Keep Tabs on your Apps
Enable automatic app updates on your devices. This will guarantee that you always have the latest security patches when available. Be sure to only keep apps that you actively use on your device, as some apps could suspiciously be running programs in the background or using default permissions without your knowledge. The app stores are known to also have malicious apps available, which have been downloaded and used in data breaches. Ensure that you are downloading apps from trusted app stores and avoid downloading apps from unknown companies or sources.
Although it might be tempting to share personal details on social media, this makes it easier for cybercriminals to exploit your data. Avoid posting information like phone numbers, addresses, school and work locations and other sensitive details that could lead to fraudulent activity. Other common areas are online games or quizzes within Facebook or House Party where the user is asked about their favourite colour, favourite country, school names, pets name, etc. This information can easily be used to try and guess your passwords or security questions.

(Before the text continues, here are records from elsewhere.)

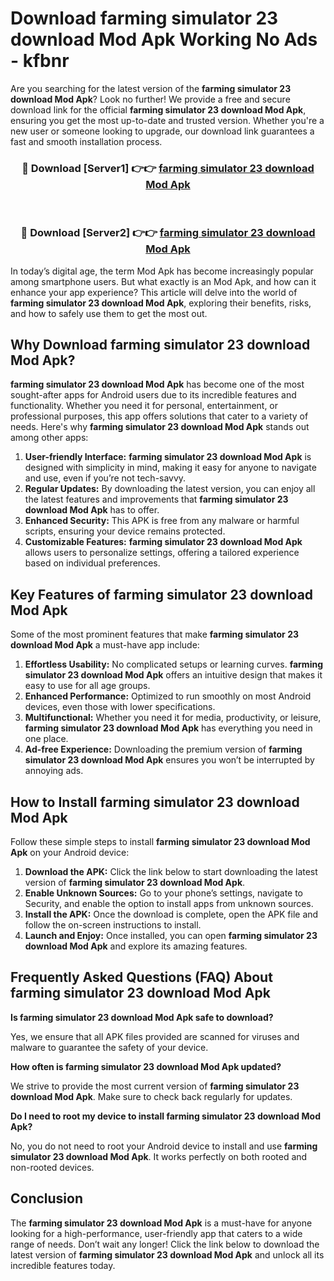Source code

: # Download farming simulator 23 download Mod Apk Working No Ads - kfbnr

Are you searching for the latest version of the **farming simulator 23 download Mod Apk**? Look no further! We provide a free and secure download link for the official **farming simulator 23 download Mod Apk**, ensuring you get the most up-to-date and trusted version. Whether you're a new user or someone looking to upgrade, our download link guarantees a fast and smooth installation process.

<div align="center">
<h3>🔴 Download [Server1] 👉👉 <a href="https://apk-comot.site?title=farming_simulator_23_download">farming simulator 23 download Mod Apk</a></h3><br>
<h3>🔴 Download [Server2] 👉👉 <a href="https://apk-comot.site?title=farming_simulator_23_download">farming simulator 23 download Mod Apk</a></h3>
</div>

In today’s digital age, the term Mod Apk has become increasingly popular among smartphone users. But what exactly is an Mod Apk, and how can it enhance your app experience? This article will delve into the world of **farming simulator 23 download Mod Apk**, exploring their benefits, risks, and how to safely use them to get the most out.

## Why Download farming simulator 23 download Mod Apk?

**farming simulator 23 download Mod Apk** has become one of the most sought-after apps for Android users due to its incredible features and functionality. Whether you need it for personal, entertainment, or professional purposes, this app offers solutions that cater to a variety of needs. Here's why **farming simulator 23 download Mod Apk** stands out among other apps:

1. **User-friendly Interface:** **farming simulator 23 download Mod Apk** is designed with simplicity in mind, making it easy for anyone to navigate and use, even if you’re not tech-savvy.
2. **Regular Updates:** By downloading the latest version, you can enjoy all the latest features and improvements that **farming simulator 23 download Mod Apk** has to offer.
3. **Enhanced Security:** This APK is free from any malware or harmful scripts, ensuring your device remains protected.
4. **Customizable Features:** **farming simulator 23 download Mod Apk** allows users to personalize settings, offering a tailored experience based on individual preferences.

## Key Features of farming simulator 23 download Mod Apk

Some of the most prominent features that make **farming simulator 23 download Mod Apk** a must-have app include:

1. **Effortless Usability:** No complicated setups or learning curves. **farming simulator 23 download Mod Apk** offers an intuitive design that makes it easy to use for all age groups.
2. **Enhanced Performance:** Optimized to run smoothly on most Android devices, even those with lower specifications.
3. **Multifunctional:** Whether you need it for media, productivity, or leisure, **farming simulator 23 download Mod Apk** has everything you need in one place.
4. **Ad-free Experience:** Downloading the premium version of **farming simulator 23 download Mod Apk** ensures you won’t be interrupted by annoying ads.

## How to Install farming simulator 23 download Mod Apk

Follow these simple steps to install **farming simulator 23 download Mod Apk** on your Android device:

1. **Download the APK:** Click the link below to start downloading the latest version of **farming simulator 23 download Mod Apk**.
2. **Enable Unknown Sources:** Go to your phone’s settings, navigate to Security, and enable the option to install apps from unknown sources.
3. **Install the APK:** Once the download is complete, open the APK file and follow the on-screen instructions to install.
4. **Launch and Enjoy:** Once installed, you can open **farming simulator 23 download Mod Apk** and explore its amazing features.

## Frequently Asked Questions (FAQ) About farming simulator 23 download Mod Apk

**Is farming simulator 23 download Mod Apk safe to download?**

Yes, we ensure that all APK files provided are scanned for viruses and malware to guarantee the safety of your device.

**How often is farming simulator 23 download Mod Apk updated?**

We strive to provide the most current version of **farming simulator 23 download Mod Apk**. Make sure to check back regularly for updates.

**Do I need to root my device to install farming simulator 23 download Mod Apk?**

No, you do not need to root your Android device to install and use **farming simulator 23 download Mod Apk**. It works perfectly on both rooted and non-rooted devices.

## Conclusion

The **farming simulator 23 download Mod Apk** is a must-have for anyone looking for a high-performance, user-friendly app that caters to a wide range of needs. Don’t wait any longer! Click the link below to download the latest version of **farming simulator 23 download Mod Apk** and unlock all its incredible features today.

Install and Update Anti-Virus Software
Make sure all your computers, smart electronic devices, phones, and tablets are equipped with regularly updated antivirus software, firewalls, email filters, and anti-spyware to protect information loss.
Beware of Phishing Scams
Phishing is a commonly used method by cybercriminals to trick a user into divulging personal information such as credit card data, passwords or even Social Insurance Numbers. Research suggests that over 70% of cyber breaches start with a phishing campaign. Watch out for the common characteristics of phishing attacks which include e-mail phishing, Smishing (SMS Phishing) or Vishing (Voice Phishing) such as pretending to be a government agency and asking for personal information. If you receive an email or message that has a sense of urgency, is from an unknown sender, has spelling or grammatical errors in the body of the message or if the message contains links with suspicious URLs, avoid interacting with the message altogether and delete it immediately.
Be Vigilant when On-Site
With organizations slowly starting their “return-to-work” plans, employees and partners are being allowed back into the office. For many organizations, there have been many new additions to their staff who have been operating online. Tailgating is where an unauthorized person follows an authorized individual to gain access to a secure area. This method can be used under the pretence of being a new employee to gain physical access by following an existing employee through physical barriers such as access cards. The unauthorized individual then proceeds to connect a rogue device to the network with the intent to access and manipulate the organization’s network. Always be vigilant when on-site for anyone who doesn’t belong and “if you see something – say something”.
Cyber Security Awareness Month is internationally recognized to help the public learn more about the importance of cyber security. The Communications Security Establishment has set up a public awareness campaign – Get Cyber Safe (https://www.getcybersafe.gc.ca/). This campaign helps Canadians stay secure online by teaching simple steps to protect themselves and their devices. COVID-19 has made us utilize the internet in ways we never thought possible, but taking appropriate precautions will protect our organizations and families as we are realizing that “Life Happens Online”!